After successfully running apply, a plan command afterwards shows this output with changes

  # cloudngfwaws_ngfw.ngfw will be updated in-place
  ~ resource "cloudngfwaws_ngfw" "ngfw" {
        name                             = "cngfw-eu-north-1"
        # (15 unchanged attributes hidden)

      ~ subnet_mapping {
          ~ availability_zone    = "eu-north-1b" -> "eu-north-1a"
            # (2 unchanged attributes hidden)
        }
      ~ subnet_mapping {
          ~ availability_zone    = "eu-north-1a" -> "eu-north-1b"
            # (2 unchanged attributes hidden)
        }

        # (1 unchanged block hidden)
    }

When attempting to downscale the deployment to only one AZ/fw-endpoint (in eu-north-1a), we get this error:

  # cloudngfwaws_ngfw.ngfw will be updated in-place
  ~ resource "cloudngfwaws_ngfw" "ngfw" {
        name                             = "cngfw-eu-north-1"
        tags                             = {}
        # (15 unchanged attributes hidden)

      ~ subnet_mapping {
          ~ availability_zone    = "eu-north-1b" -> "eu-north-1a"
            # (2 unchanged attributes hidden)
        }
      - subnet_mapping {
          - availability_zone    = "eu-north-1a" -> null
          - availability_zone_id = "eun1-az1" -> null
            # (1 unchanged attribute hidden)
        }
      - subnet_mapping {
          - availability_zone    = "eu-north-1c" -> null
          - availability_zone_id = "eun1-az3" -> null
            # (1 unchanged attribute hidden)
        }
    }

Plan: 0 to add, 1 to change, 0 to destroy.

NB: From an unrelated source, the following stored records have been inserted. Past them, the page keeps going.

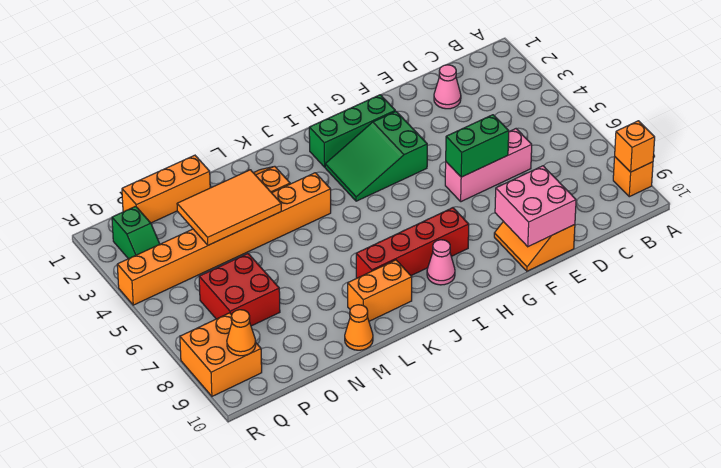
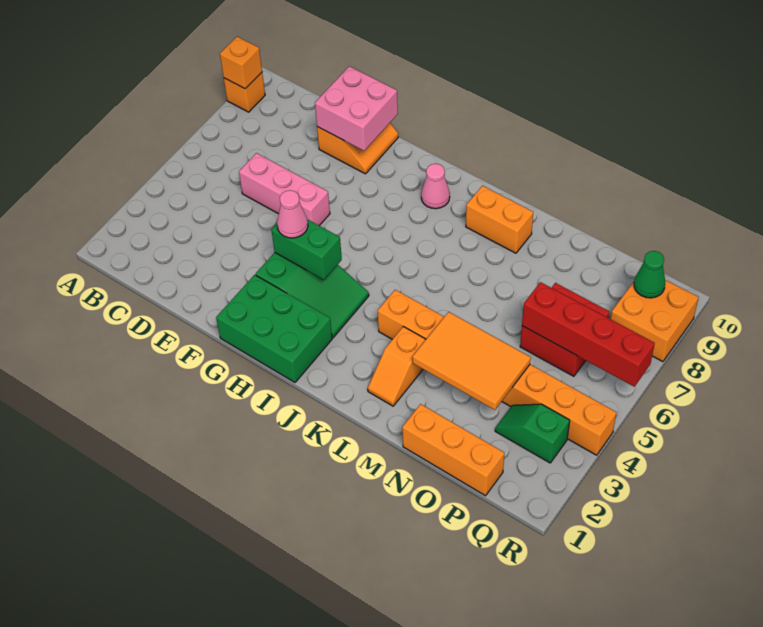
pink 1x1 cone [434,65,461,109] -> pink 1x1 cone moved to [277,190,308,238]
green 1x2 brick [446,115,509,177] -> green 1x2 brick moved to [272,219,342,280]
green 1x3 brick [309,95,395,167] -> green 2x3 brick [216,275,332,382]
red 1x4 brick [356,208,469,278] -> red 1x4 brick moved to [522,282,655,387]
orange 1x1 cone [345,305,373,350] -> none
green 1x2 slope [112,206,160,259] -> green 1x2 slope turned to [495,404,570,463]
orange 1x1 cone [227,310,256,356] -> green 1x1 cone [634,251,665,298]

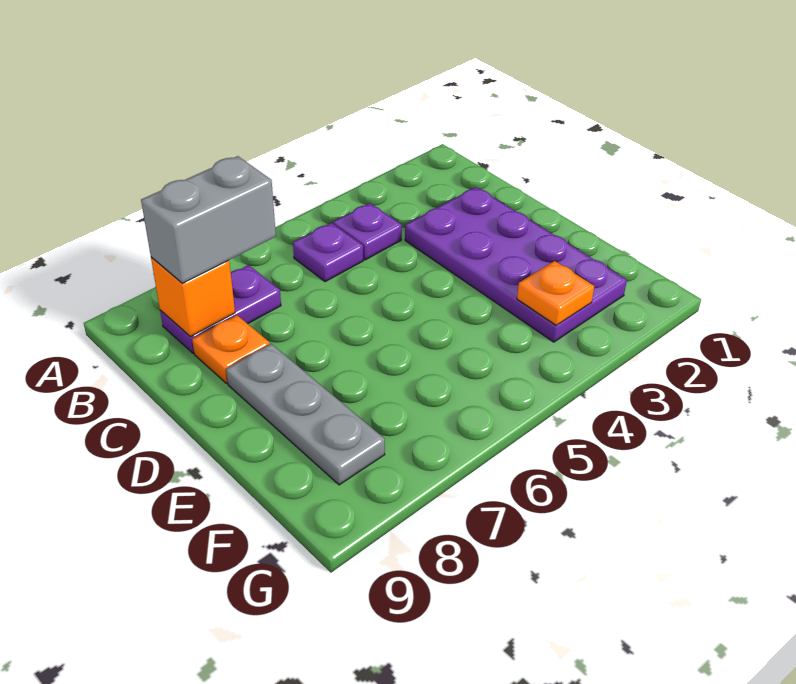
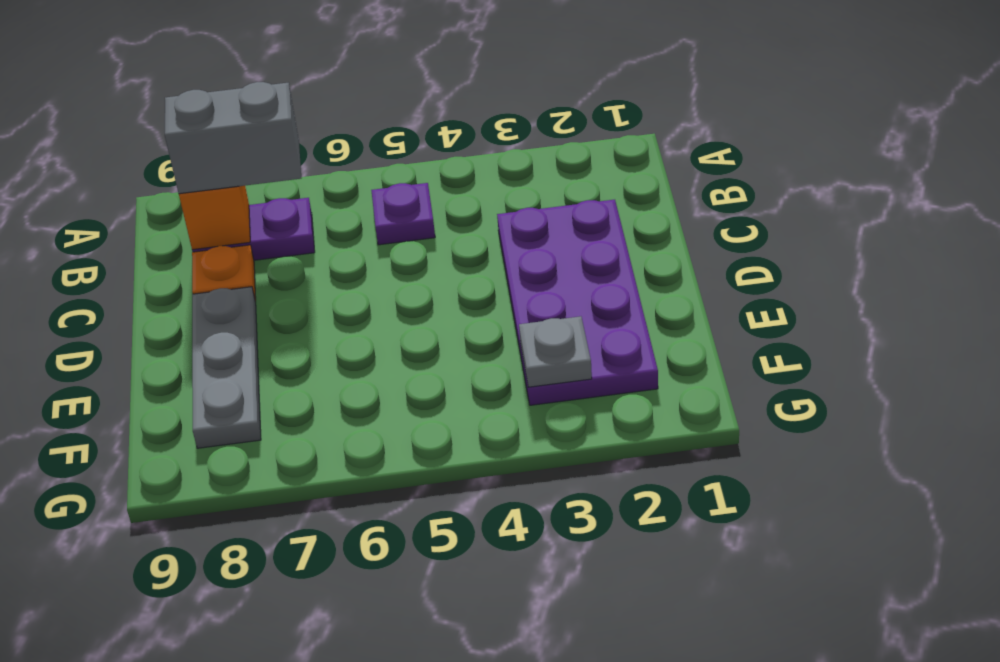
purple 1x1 plate [333,203,402,260] -> none
orange 1x1 plate [517,261,594,325] -> grey 1x1 plate [519,316,592,387]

Do you want to perform these actions?
  Terraform will perform the actions described above.
  Only 'yes' will be accepted to approve.

  Enter a value: yes

cloudngfwaws_ngfw.ngfw: Modifying...
╷
│ Error: Error(1): Endpoint vpce-abc123 exists in disassociated zone eu-north-1a, please remove endpoint and try again.
│ 
...

Possible solution

Seems like the inputs get rearranged when submitted to the NGFW API, or in the state file, then terraform detects that it's different from the order in the configuration.

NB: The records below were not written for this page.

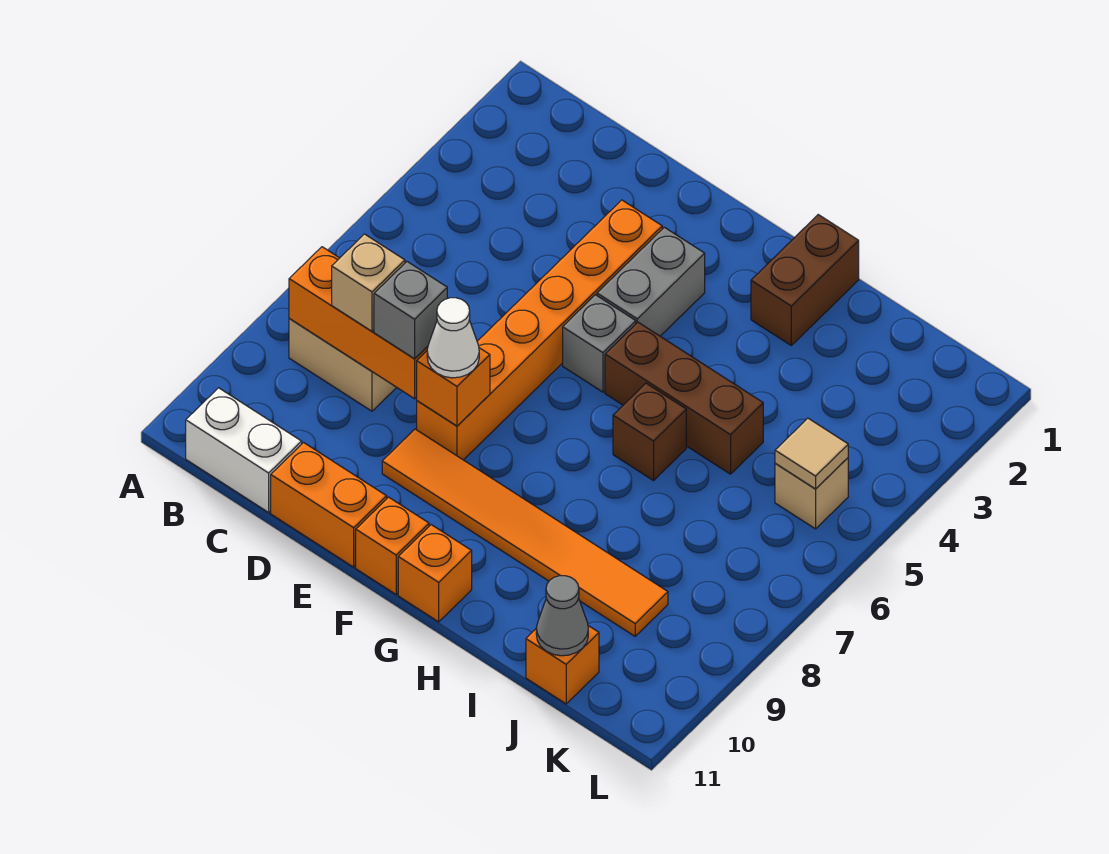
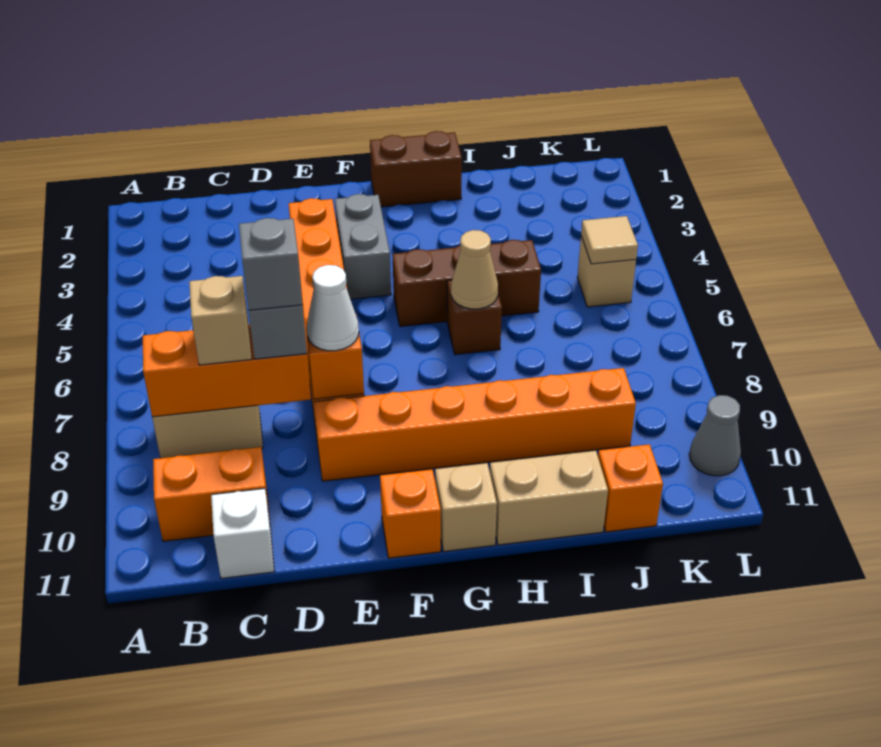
white 1x2 brick [186,388,302,512] -> white 1x1 brick [211,489,274,578]
orange 1x2 brick [271,443,387,567] -> orange 1x2 brick moved to [153,447,270,541]
orange 1x6 tile [382,429,668,636] -> orange 1x6 brick [314,368,636,481]
grey 1x1 brick [563,295,636,392] -> grey 1x1 brick moved to [239,218,303,310]
orange 1x1 brick [398,525,472,622] -> tan 1x1 brick [435,463,497,552]
brown 1x2 brick [751,215,859,345] -> brown 1x2 brick turned to [370,131,462,207]
none -> tan 1x1 cone [451,230,498,309]
none -> tan 1x2 brick [490,451,608,545]
grey 1x1 cone [536,576,588,656] -> grey 1x1 cone moved to [689,395,741,476]

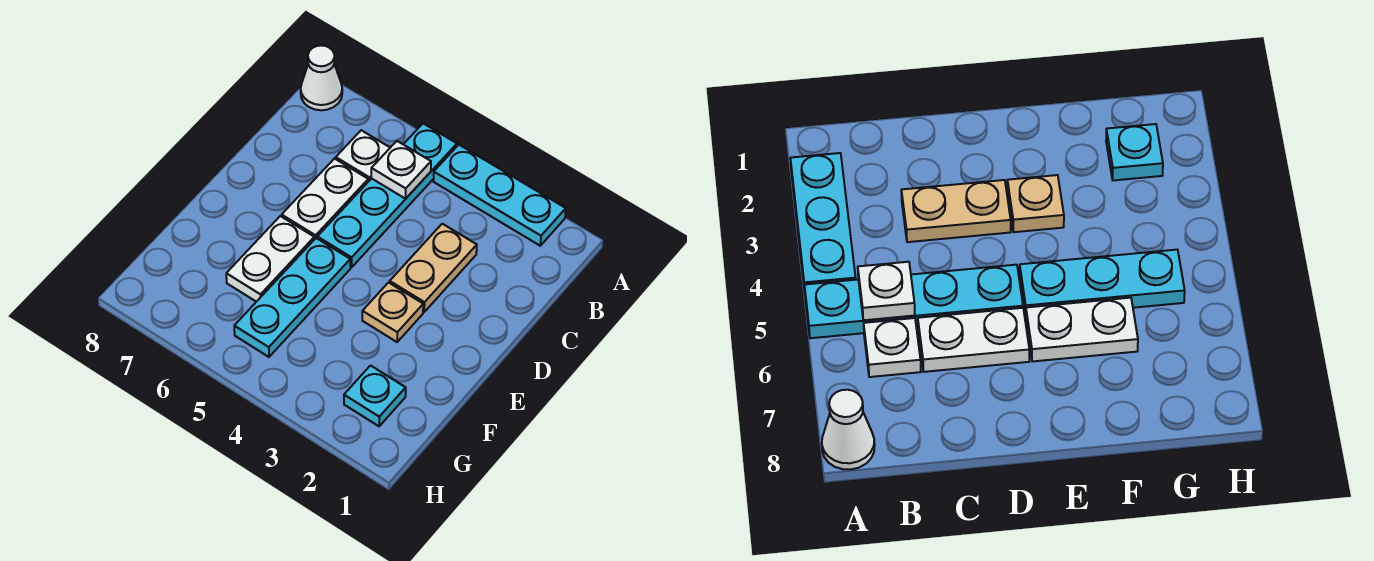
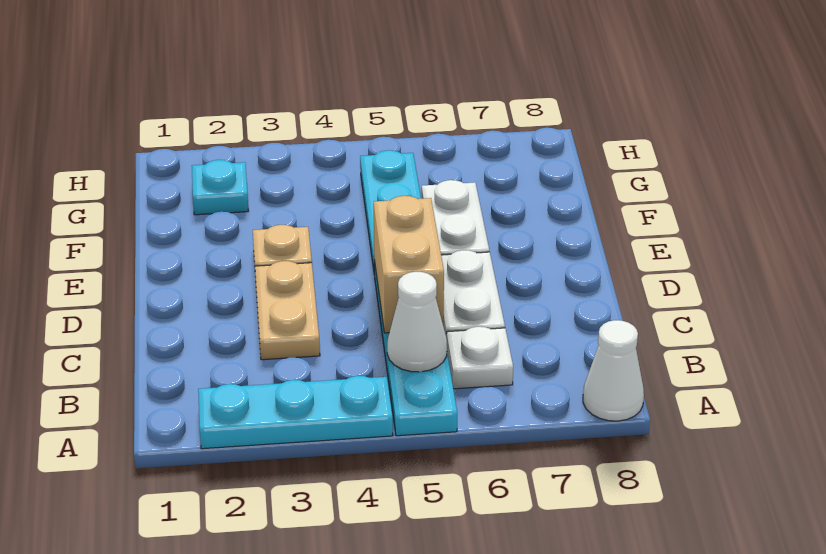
white 1x1 plate [371,141,431,199] -> white 1x1 cone [387,272,447,372]
none -> tan 1x2 brick [374,196,444,333]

I believe changing the input type would fix this. From schema.TypeList to schema.TypeSet: https://github.com/PaloAltoNetworks/terraform-provider-cloudngfwaws/blob/5c628aa8e739627152bca93a07cbf1ebdce98add/internal/provider/ngfw.go#L397-L423

Steps to reproduce

  1. Write config for cloudngfwaws_ngfw resource with only one subnet_mapping to eu-north-1a, apply it.
  2. Update cloudngfwaws_ngfw config with additional subnet_mappings for eu-north-1b and eu-north-1b below eu-north-1a (and order them according to name, a -> b -> c), apply it.
  3. Run plan, observe that terraform wants to reorder subnet_mapping AZ names.

Using different region/AZs may work. I don't know. Also I have no idea if this behavior is consistent.

Context

We use customer managed endpoints.

We initially had only one AZ/subnet mapping (eu-north-1a).

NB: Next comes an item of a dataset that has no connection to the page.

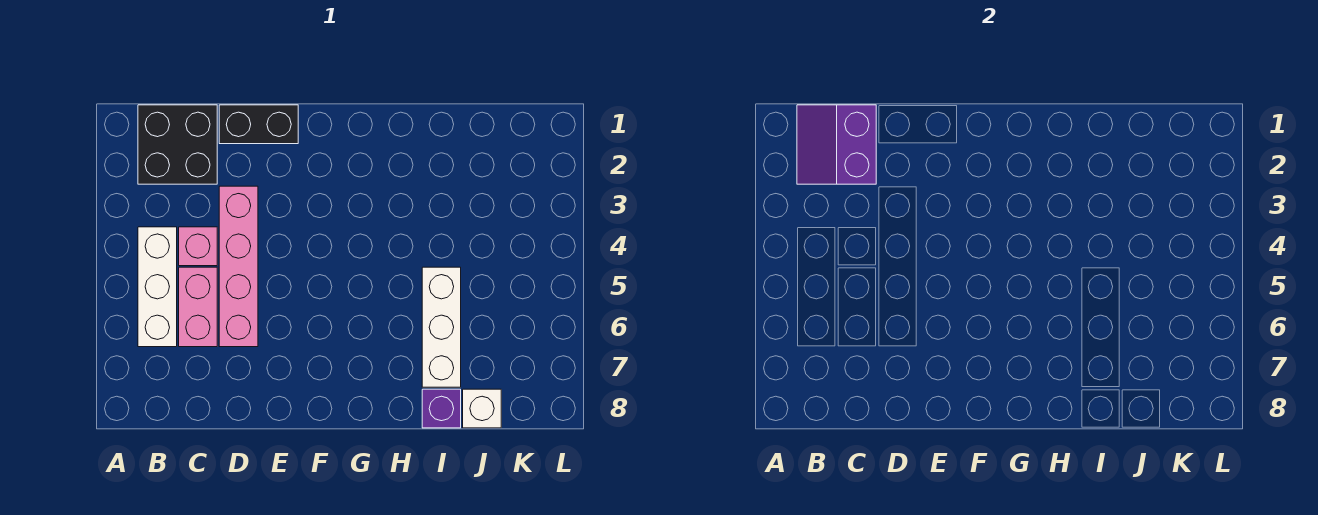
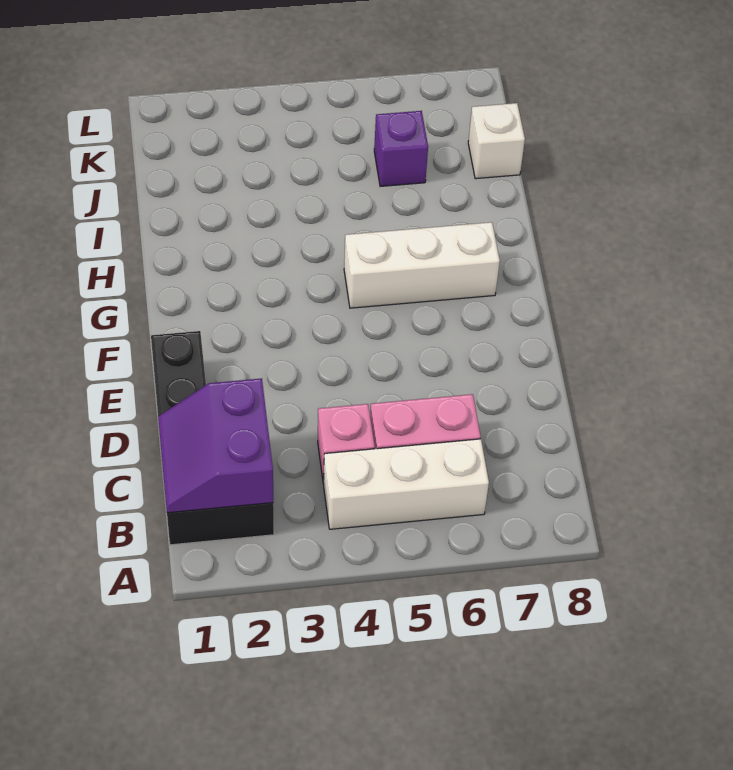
purple 2x2 slope [797,105,876,184] -> purple 2x2 slope turned to [158,378,273,513]
pink 1x4 brick [219,186,258,347] -> none
white 1x3 brick [422,267,461,387] -> white 1x3 brick moved to [344,222,500,308]
purple 1x1 brick [422,389,461,428] -> purple 1x1 brick moved to [374,111,428,186]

Today we upscaled it to 3 AZs (eu-north-1a, eu-north-1b, eu-north-1c). The perpetual diff occurded after we upscaled. The firewall and VPC/endpoints deployment seems to work fine, but terraform is not happy.

Your Environment

ahuseby commented 2 months ago

This seems to have been caused by a tainted ngfw instance, whereby the API returned erroneous information about its subnet mapping state. After provisioning a new NGFW, we did not observe the same issue.